Bloc notes

Nos libertés régressent

Le 07/01/2009

Après s’être attaqué aux droits et libertés individuels par l’initiative du fichier EDVIGE, l’instauration de la rétention de sûreté pour les détenus présumés éternellement dangereux, l’interpellation musclée d’un journaliste au petit matin, les perquisitions de plusieurs rédactions, le gouvernement projette désormais d'affaiblir l’institution judiciaire au profit du pouvoir politique.
Après la mainmise sur la télévision publique avec le droit de nomination et de révocation de son président, la restriction de la capacité d'expression de l'opposition parlementaire, le gouvernement veut maintenant mettre sous sa coupe l’institution judiciaire en plaçant désormais l’ensemble du processus d’enquête sous la tutelle du ministère de la Justice.
L'ensemble des contre-pouvoirs voit aujourd’hui son indépendance mise en cause, confirmant les velléités de la droite d’un contrôle toujours croissant de la société.
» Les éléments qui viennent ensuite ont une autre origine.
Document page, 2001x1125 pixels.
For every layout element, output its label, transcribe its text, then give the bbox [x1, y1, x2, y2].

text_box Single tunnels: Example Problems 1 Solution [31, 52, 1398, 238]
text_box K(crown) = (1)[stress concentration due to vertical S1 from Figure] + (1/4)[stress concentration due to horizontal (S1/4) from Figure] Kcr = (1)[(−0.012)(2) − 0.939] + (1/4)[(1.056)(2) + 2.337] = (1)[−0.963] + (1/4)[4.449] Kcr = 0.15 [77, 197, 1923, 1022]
La suppression du juge d’instruction est dangereuse. Elle porterait atteinte à l’indépendance de la Justice en confiant désormais l’instruction à des magistrats du parquet, soumis hiérarchiquement au pouvoir exécutif, a fortiori lorsque le pouvoir, comme c’est le cas aujourd’hui, intervient dans les affaires judiciaires au travers du parquet.
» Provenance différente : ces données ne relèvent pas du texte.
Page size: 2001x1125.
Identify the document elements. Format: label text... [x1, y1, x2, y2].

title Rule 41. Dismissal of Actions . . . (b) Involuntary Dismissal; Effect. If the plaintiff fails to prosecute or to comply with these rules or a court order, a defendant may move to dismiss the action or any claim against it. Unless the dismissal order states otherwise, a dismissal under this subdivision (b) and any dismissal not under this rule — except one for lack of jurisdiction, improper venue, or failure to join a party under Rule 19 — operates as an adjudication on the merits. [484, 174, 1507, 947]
Elle remettrait également en cause l’égalité des citoyens devant la justice. D’abord parce que le justiciable n’aura plus la possibilité de déclencher l’action publique si le parquet n'y consent pas. Ensuite, parce que selon les moyens dont disposent les justiciables, ils seront plus ou moins à même d’assurer leur défense. Le juge d’instruction n’instruisant plus à charge et à décharge, le travail des avocats n’en sera que plus complexe et donc que plus onéreux pour les justiciables.
Le gouvernement franchit une étape supplémentaire dans la régression des libertés, les institutions étant désormais la cible principale de cette volonté de mise au pas.